As the temperatures start to rise, creating ideal conditions for mosquitoes, Fraser Health is reminding Maple Ridge and Pitt Meadows residents to guard against West Niles Virus (WNV).
WNV is a disease carried by mosquitoes. It can infect people, as well as other mammals and birds.
Most people who become infected do not have any symptoms, but about 20 per cent will experience flu-like symptoms such as fever, headache, body aches, nausea, rash, swollen glands and sensitivity to light, explained Glen Embree, manager of Fraser Health's environmental health services.
About one in 150 infected people experience serious illness.
"The best way to reduce mosquito bites and the risk of WNV is to help limit the number of mosquitoes in the first place," Embree said.
"You can prevent mosquito breeding by getting rid of any standing water on your property. For example, get rid of water in flower pots, in garbage can lids, in empty bottles on your sundecks, and in children's toys and patio furniture that have been sitting outside all year," he said.
Fraser Health, in partnership with the BC Centre for Disease Control, has a surveillance program to act as an early detection and public notification system for WNV.
This includes public education, testing of mosquitoes caught in traps set up throughout the region (Delta to Hope), and monitoring dead crow reports.

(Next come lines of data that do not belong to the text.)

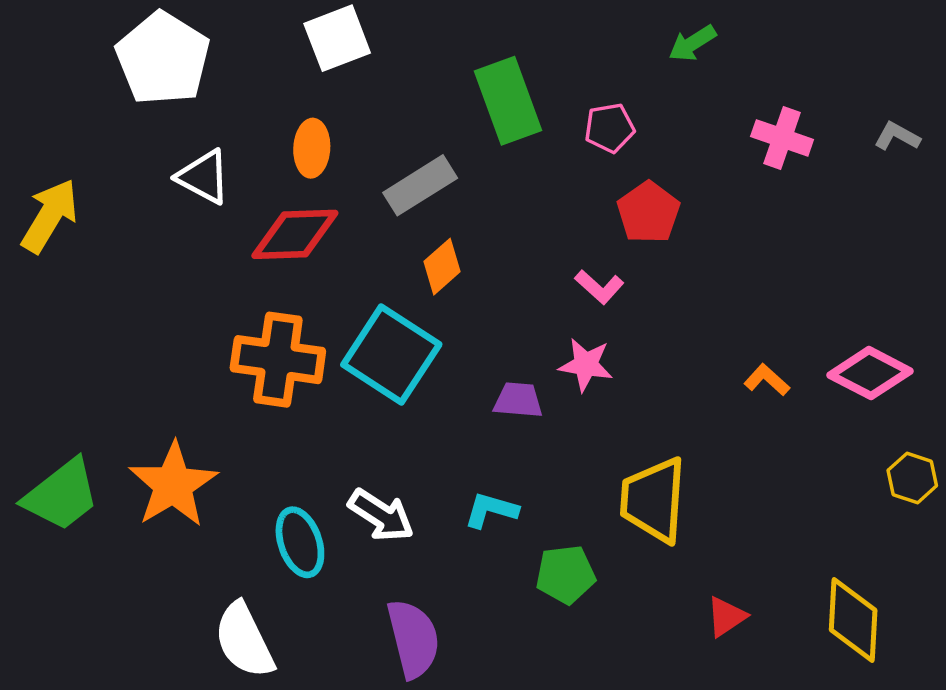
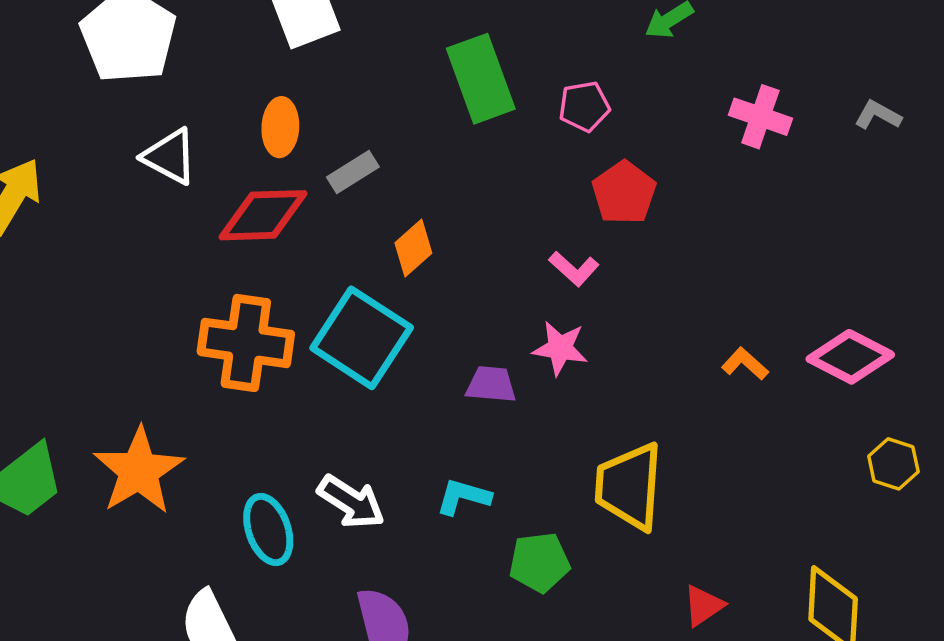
gray rectangle: (420, 185) -> (353, 172), moved, size x0.7

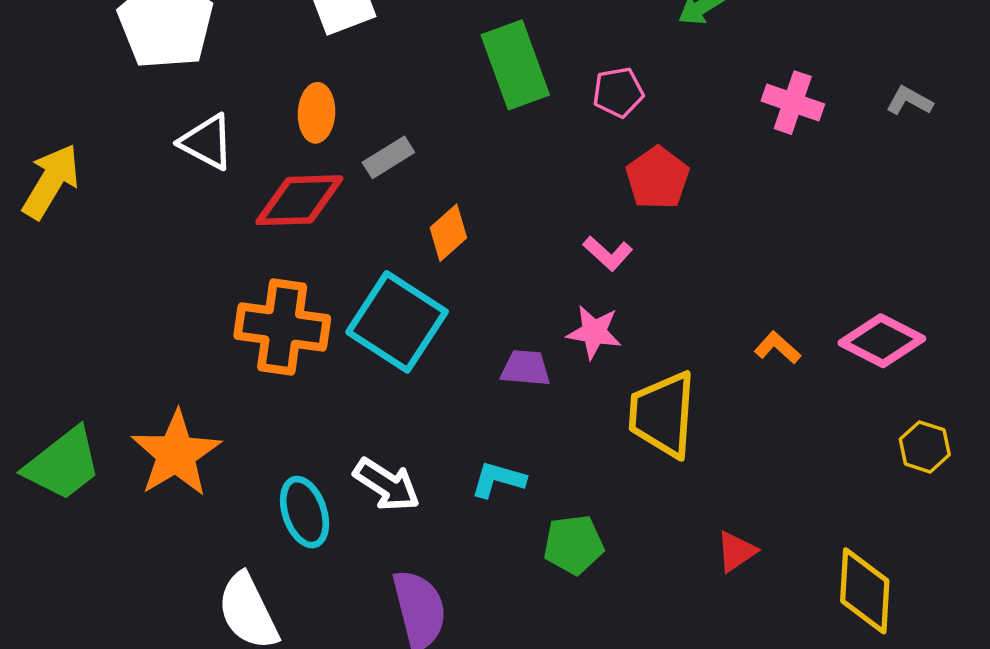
yellow trapezoid: (629, 486) -> (663, 414), moved
red triangle: (703, 605) -> (736, 551), moved

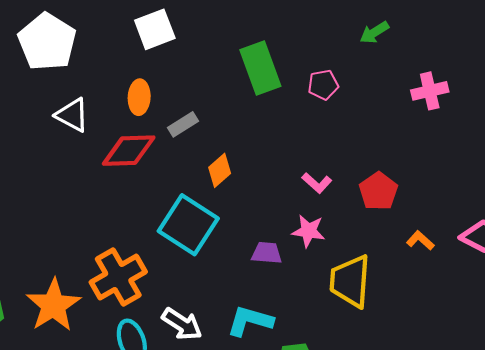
pink cross: (793, 103) -> (430, 91), turned -32
red pentagon: (657, 178) -> (379, 191), moved
orange cross: (282, 327) -> (118, 277), moved, turned -38
cyan L-shape: (498, 479) -> (250, 321), size x1.4

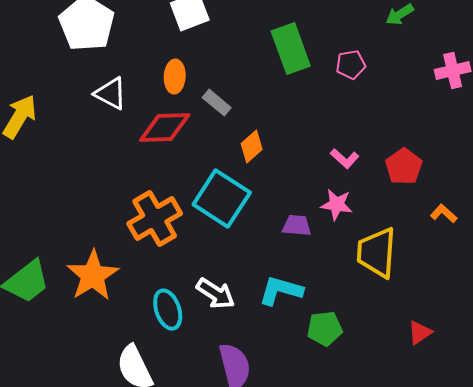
gray rectangle: (183, 124) -> (217, 103), turned 72
orange cross: (118, 277) -> (155, 219), moved

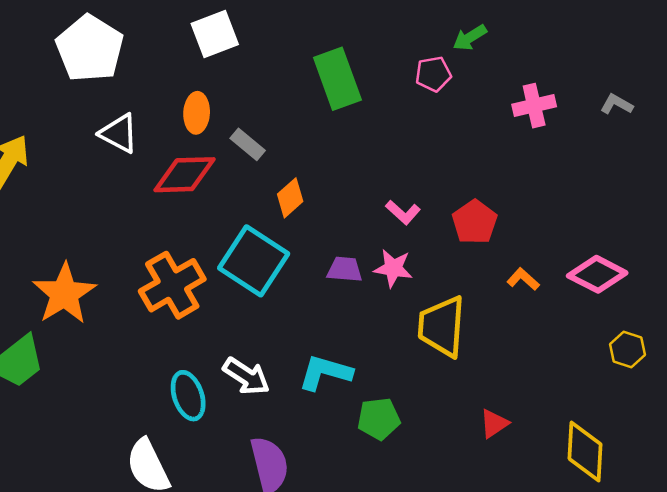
pink pentagon: (351, 65) -> (433, 74), moved
purple trapezoid: (297, 226) -> (345, 269), moved
orange star: (93, 276) -> (64, 294), moved

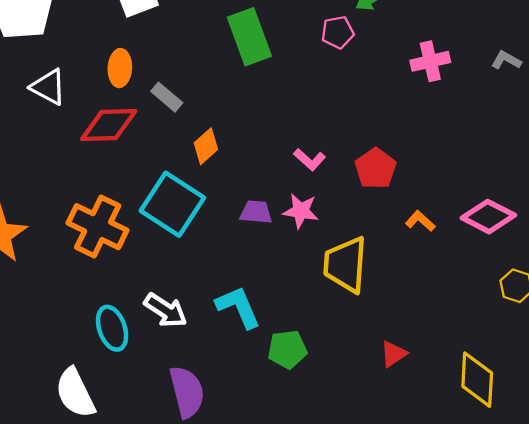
orange cross: (172, 285) -> (98, 227), turned -34
cyan L-shape: (325, 373) -> (238, 307), turned 51

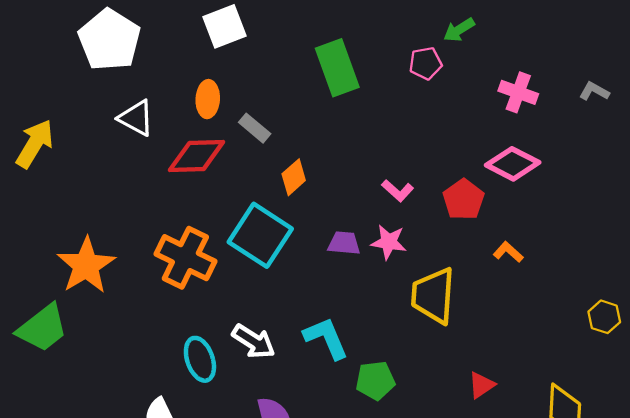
pink cross: (430, 61) -> (518, 92), turned 33
pink diamond: (488, 217) -> (513, 164), moved

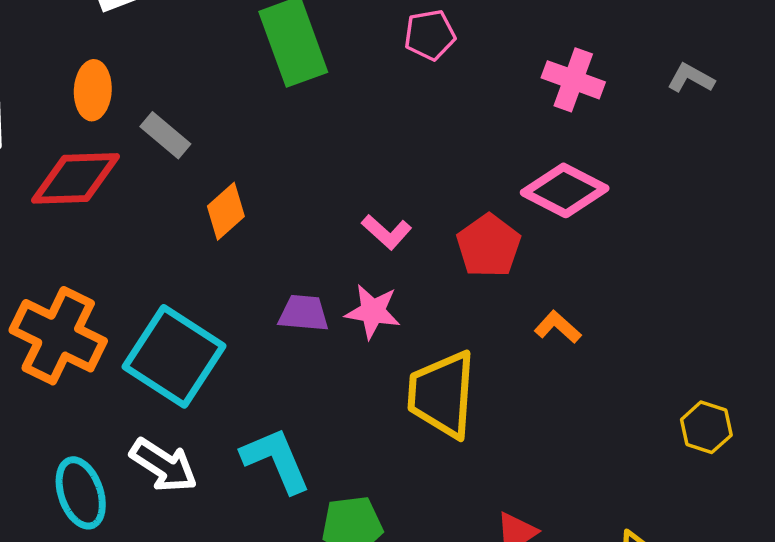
cyan square: (260, 235) -> (174, 356), moved

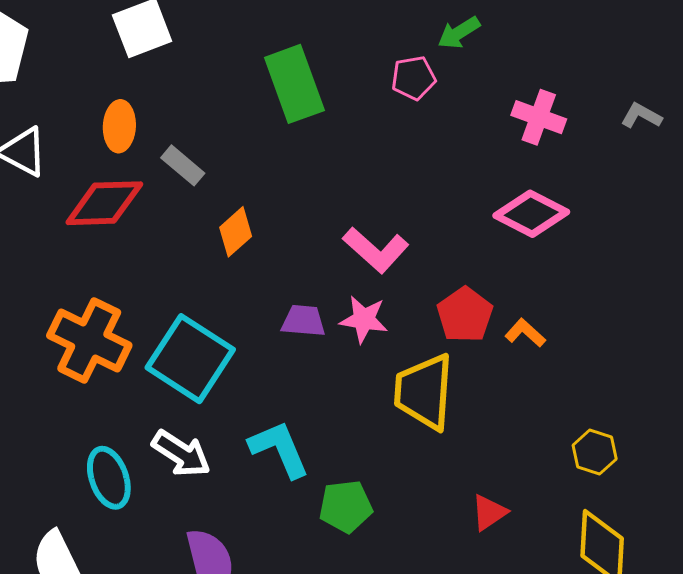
pink L-shape: (387, 232) -> (376, 250), size x1.5
red pentagon: (489, 246) -> (465, 315), moved
yellow hexagon: (706, 427) -> (595, 452), moved

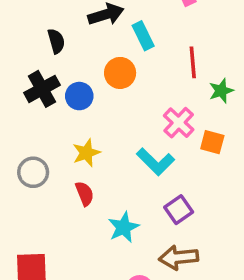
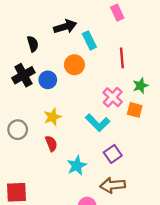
green star: (221, 91) -> (140, 86), moved

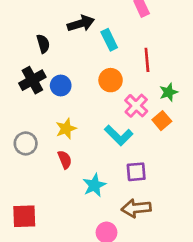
orange circle: (74, 65) -> (111, 80), moved
orange square: (135, 110) -> (162, 121), turned 35
purple square: (113, 154) -> (136, 172), turned 30

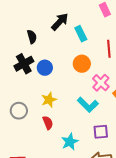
black arrow: (81, 23) -> (60, 22), turned -30

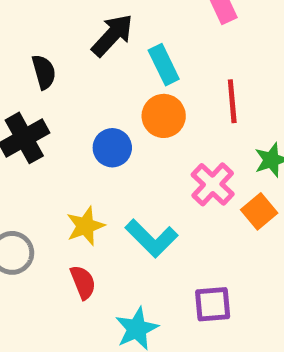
orange circle: (82, 64) -> (164, 116), moved
blue circle: (45, 68) -> (112, 148), moved
cyan L-shape: (88, 105) -> (151, 238), moved

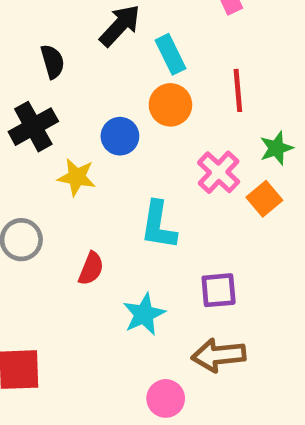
yellow star: (85, 226) -> (77, 177), moved, turned 30
cyan L-shape: (151, 238) -> (158, 225), turned 54
red semicircle: (83, 282) -> (91, 269), turned 44

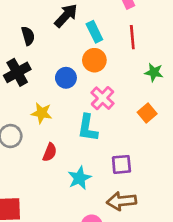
red line: (238, 90) -> (132, 37), moved
green star: (276, 148) -> (154, 72), moved, turned 30
pink cross: (219, 172) -> (103, 98), moved
yellow star: (77, 177) -> (42, 113), moved

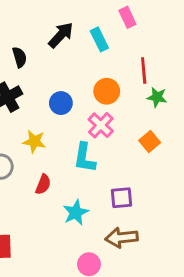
cyan rectangle: (94, 32) -> (99, 39), moved
red line: (132, 37) -> (144, 71), moved
orange circle: (94, 60) -> (107, 91), moved

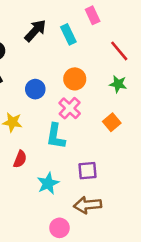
red line: (144, 71) -> (119, 51), moved, turned -35

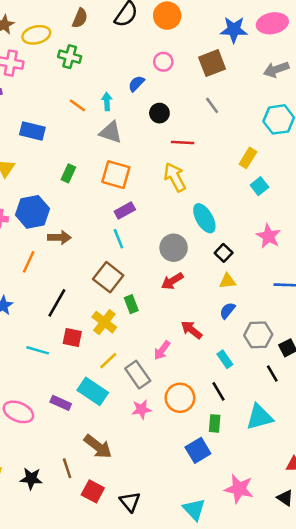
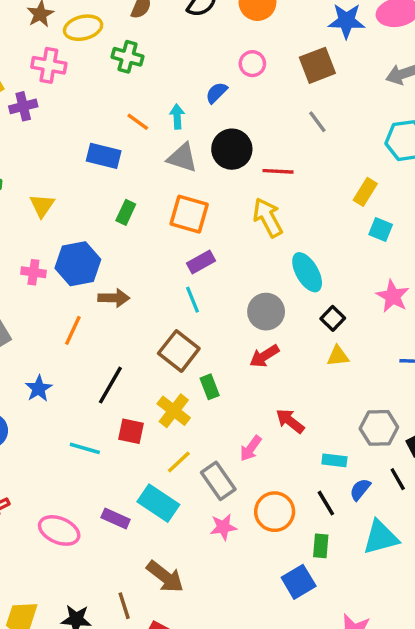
black circle: (159, 113) -> (232, 149), moved, size x1.5
blue rectangle: (32, 131) -> (104, 156), moved
cyan square: (259, 186) -> (381, 229), turned -30
blue semicircle: (227, 311) -> (360, 489), moved
cyan rectangle: (225, 359) -> (334, 460), turned -48

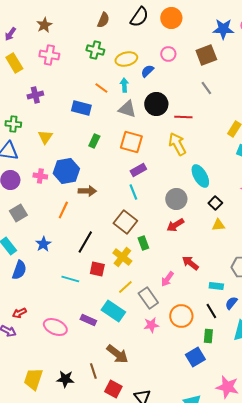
yellow ellipse: (83, 28) -> (126, 59), moved
purple cross: (23, 106) -> (35, 95), moved

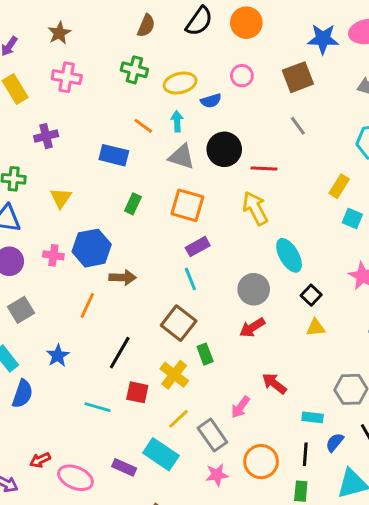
blue semicircle: (147, 71) -> (211, 101), turned -152
black line: (211, 311) -> (305, 454), turned 35
red arrow: (19, 313) -> (40, 460), moved

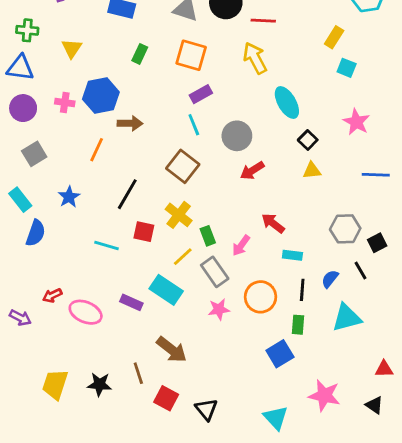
gray circle: (254, 289) -> (237, 136), moved
green rectangle: (205, 354) -> (208, 236), moved
cyan rectangle: (313, 417) -> (292, 255), moved

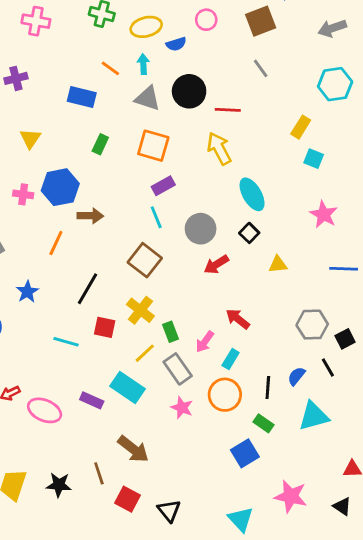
black square: (308, 140) -> (249, 233), moved
cyan rectangle: (292, 255) -> (231, 359), moved, turned -66
pink star: (219, 309) -> (182, 408), turned 30
green rectangle: (298, 325) -> (263, 423), turned -60

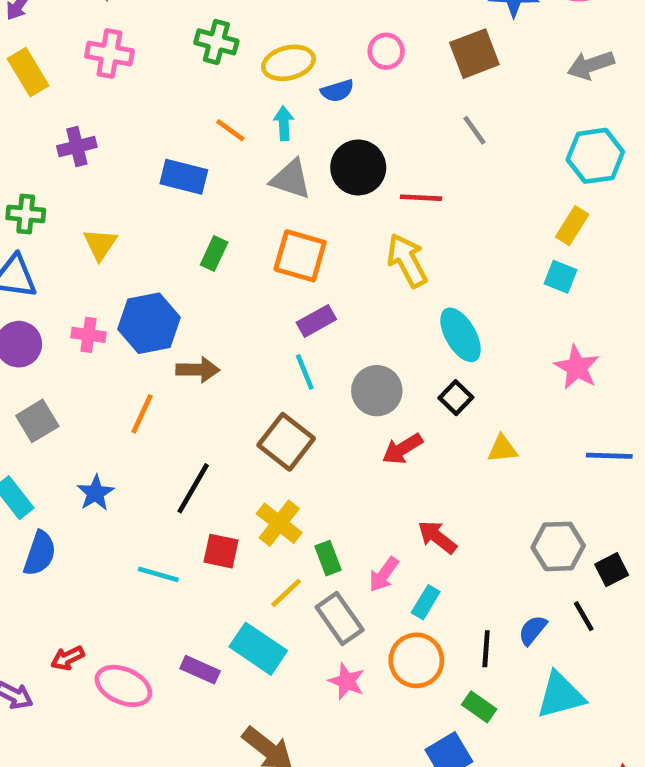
yellow rectangle: (301, 127) -> (572, 226), moved

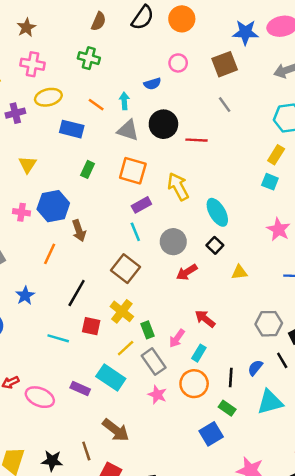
yellow ellipse: (288, 63) -> (48, 97), moved
yellow arrow: (407, 260) -> (178, 187), moved
brown arrow: (198, 370) -> (79, 231), turned 70

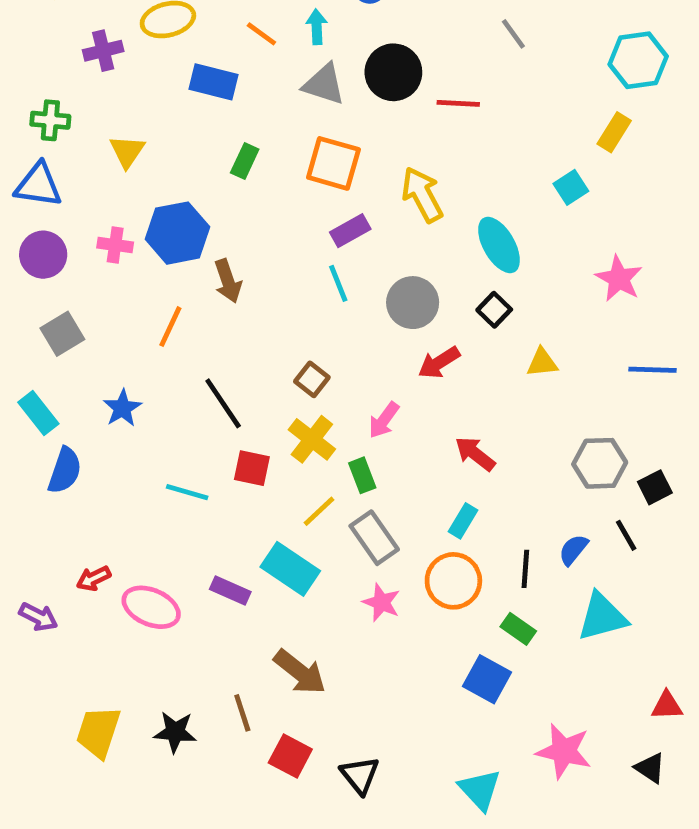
cyan square: (270, 182) -> (571, 187), moved, turned 35
brown square: (126, 269) -> (312, 379), moved, size x0.6
black line: (77, 293) -> (223, 403), turned -64
pink arrow: (177, 338) -> (384, 420), moved
blue square: (211, 434) -> (487, 679), turned -30

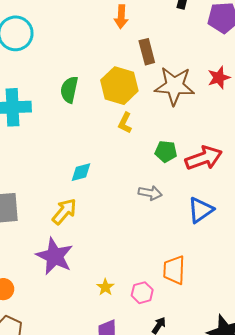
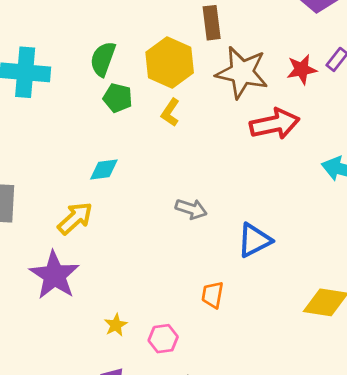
green pentagon: (166, 152) -> (118, 98), moved
red arrow: (204, 158) -> (275, 124), moved
orange trapezoid: (174, 270) -> (213, 295), moved, size x0.7

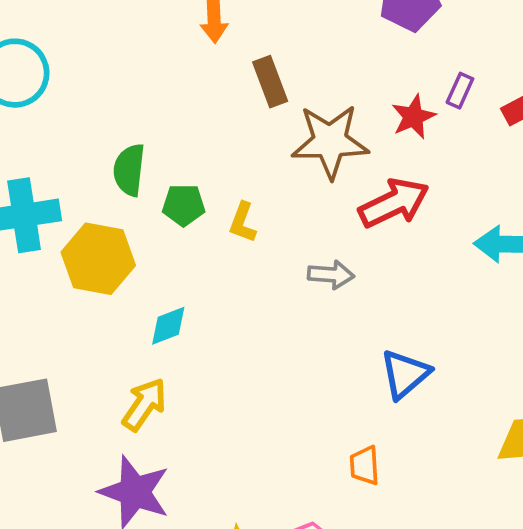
yellow hexagon: (170, 62) -> (98, 259), moved
green pentagon: (118, 98) -> (184, 205), moved
gray arrow: (191, 209) -> (331, 275), moved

As crows are particularly susceptible and often die as a result of WNV illness, Fraser Health tracks public reports of the dead birds, and collects some for testing.
This is one of the most reliable methods of early detection. Disease-positive crows often precede the illness in humans by two to six weeks, allowing health officials to implement pest management plans to minimize human health risk.
"Residents play a big role in West Nile surveillance," Embree said. "Without public participation, early detection of WNV is more difficult. We urge residents in the Fraser Health region to be alert to dead crows and report them by calling Fraser Health's West Nile Virus Reporting Line."
In 2011 there were no cases of endemic (locally acquired) cases of WNV anywhere in B.C., including the Fraser Health region, and there have been no mosquito pools or birds that have tested positive for WNV this season.
Still, health officials are asking people to continue to do what they can to protect themselves.